Openbsd upgrade puts customers last
You might have noticed that comments were broken on this blog for the last week or so. That's because of an upgrade at my webhost, Jtan. It seems that openbsd switched its binary format, and by default, all programs in the previous-format would no longer run.
I wish to try to tell you how stupid this is, but I fear that I won't do it justice. I'll try anyway. But let me begin by saying that Jtan's been a good home for Dullroar.org for the last few years, and they've been easy to deal with. And let me also say that breaking comments on my blog is about the most minor issue in the world, given how unimportant my blog is and how few comments get posted. And I can see how the war against spam and denial of service attacks probably leaves sysadmins with a lot less time for delivering other services. Still, the whole sad situation does give me pause. Is this the webhost I want to deal with on an ongoing basis? Now on to the details.
First, Openbsd changed their default binary format starting with version 3.4 of the OS. Linux went through something similar a while back as well. The difference is that starting in version 3.5, Openbsd by default no longer runs old binaries. Every new version of Windows can run programs built for old versions. Everyone expects that sort of behavior. But over at openbsd, they say that running other binary formats exposes the system to malicious programs. Because, you know, all the really malicious programs were written for openbsd 3.3, and the malicious program authors haven't bothered to recompile for 3.5 yet.
Second, Jtan, my hosting provider, installed the new version without turning on legacy binary support. That's putting the openbsd paranoia way ahead of Jtan's customers' needs. With a little extra configuration, Jtan could have avoided breaking every customer-compiled application. Instead, Jtan forced us all to observe that stuff had broken, find the source, recompile, and then reinstall. It took me an hour, and that's only for a tiny little perl module that I'd completely forgotten I ever installed in the first place.
Third, Jtan didn't give us a transition plan. The usual thing to do in a "break the world" situation is to configure a completely new machine with the new OS, and give everybody a few weeks to build and test programs on the new machine. Then the new machine should be swapped in for the old machine. What Jtan did was take down the old machine for a few hours and install the new OS over the old. In other words, Jtan maximized downtime and risk.
To sum up: the spam problem left my webhost too frazzled to do a proper upgrade, which would have been time and resource intensive. And the proper upgrade was mostly needed because the underlying OS, openbsd, didn't have reverse compatibility for its binaries turned on by default. Yuck.
Comments
Well that's just as bad as they could be. Verve Hosting, $5/month for the simplest plan. I pay $7.50 and never have problems.
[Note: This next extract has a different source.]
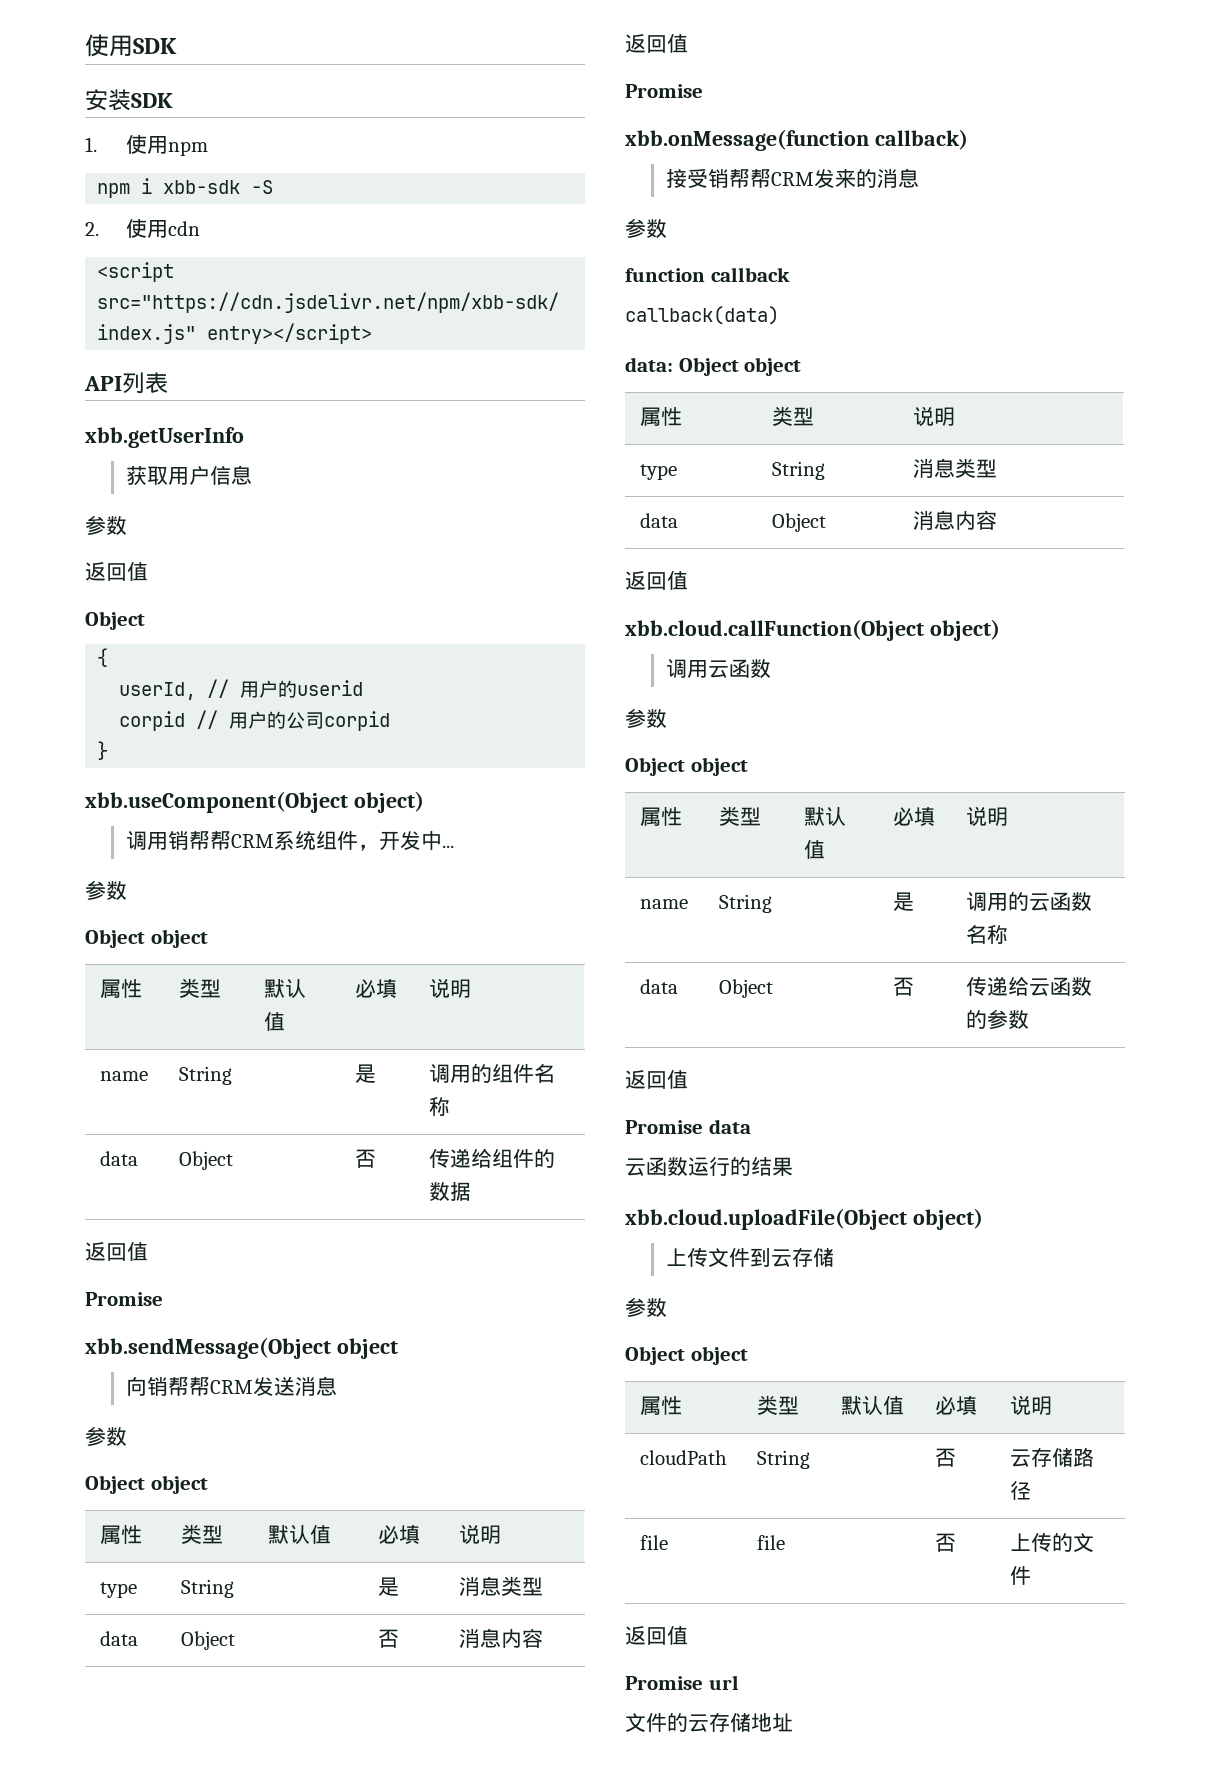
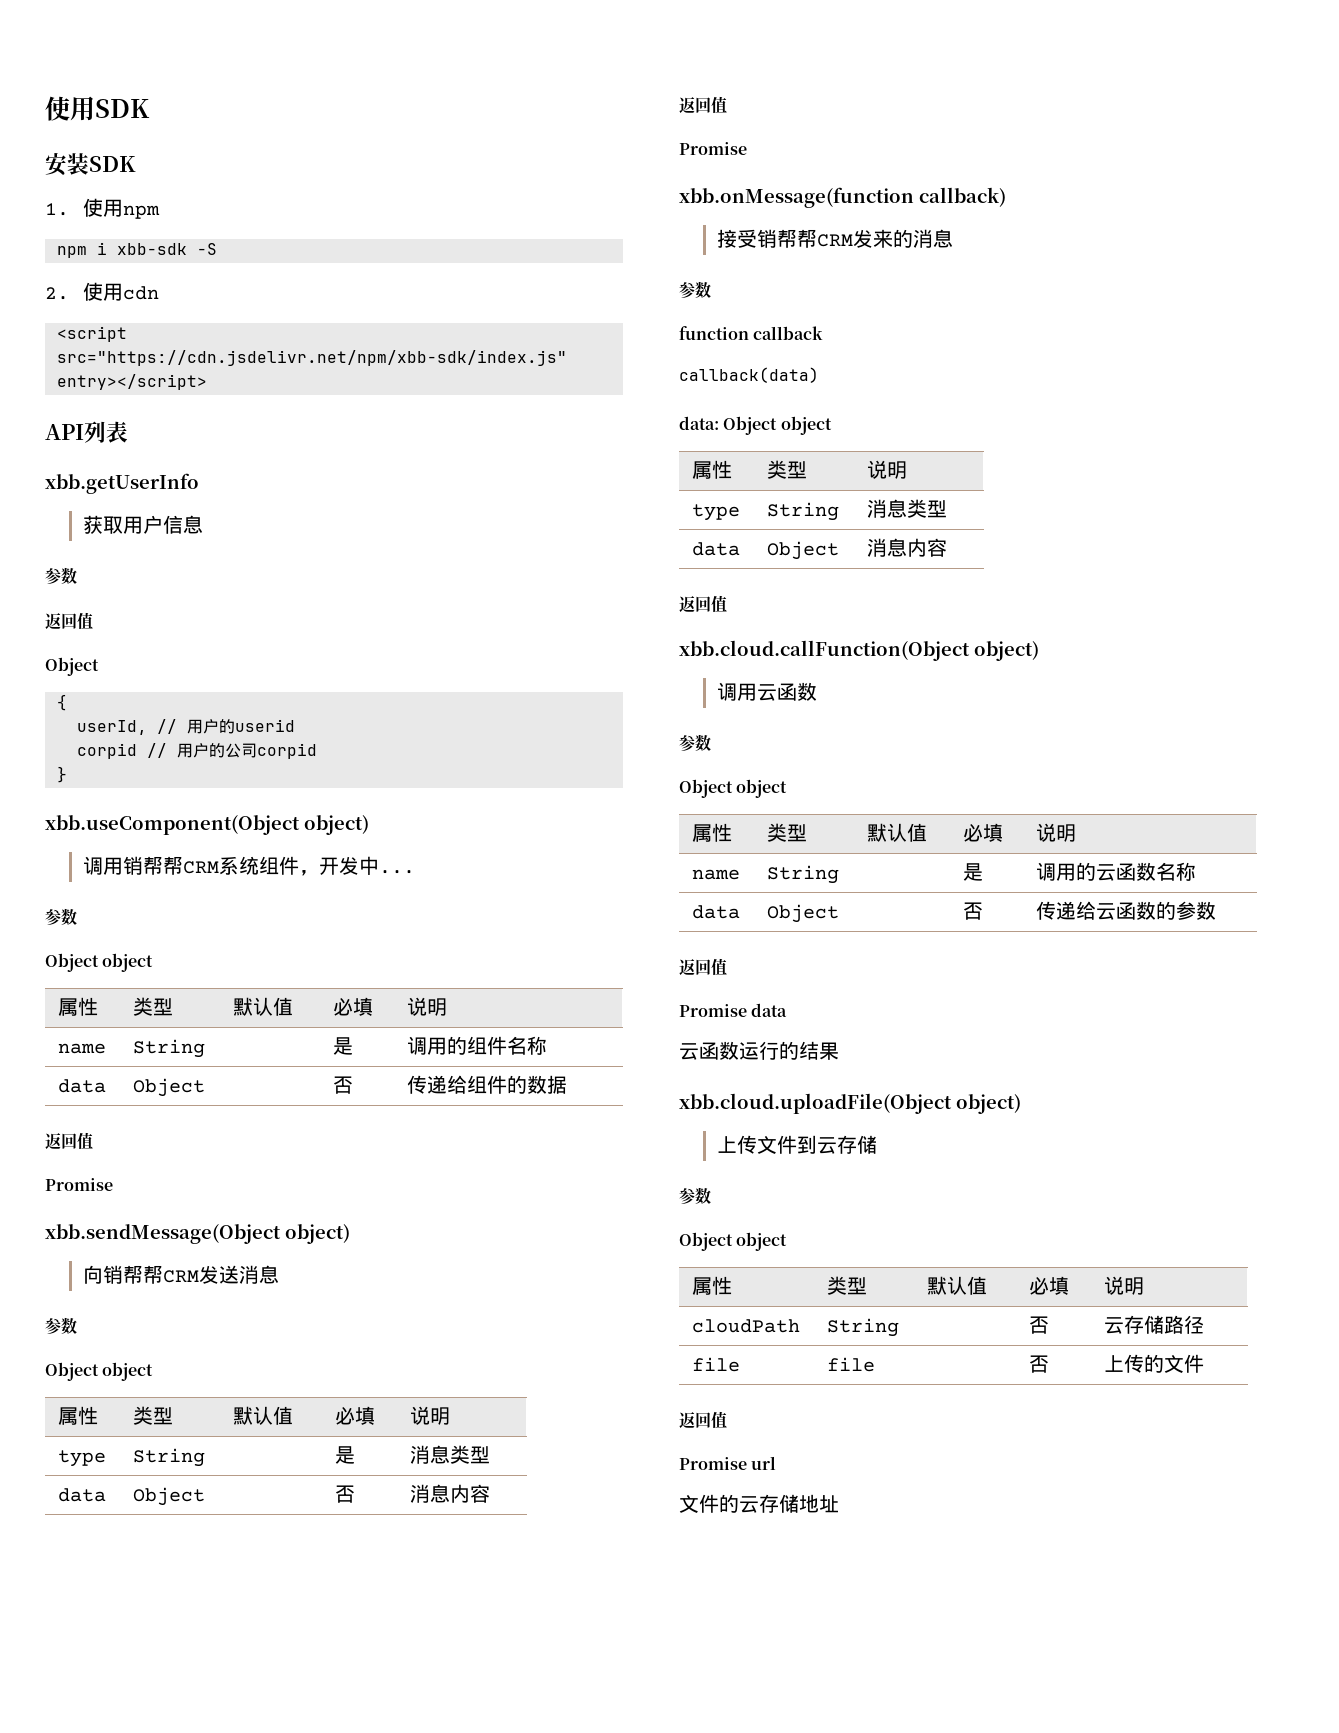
[336,1338,398,1359] object -> [285,1224,350,1244] object)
Posted by: Vanessa | June 30, 2004 07:12 PM
Does verve do backups? And does email count toward your disk space quota? Jtan's backups and 1 GB of storage are what keep me there. Oh, also, Jtan's pay each year in advance with no refunds policy - I'm paid up for the next 8 months or so. Argh.
Posted by: Andy | July 1, 2004 09:50 AM
The email question I don't know the answer to. Verve lets you download a backup of your site (which I do periodically), but I don't know if they keep backups themselves.
It's all a moot point for the next 8 months though.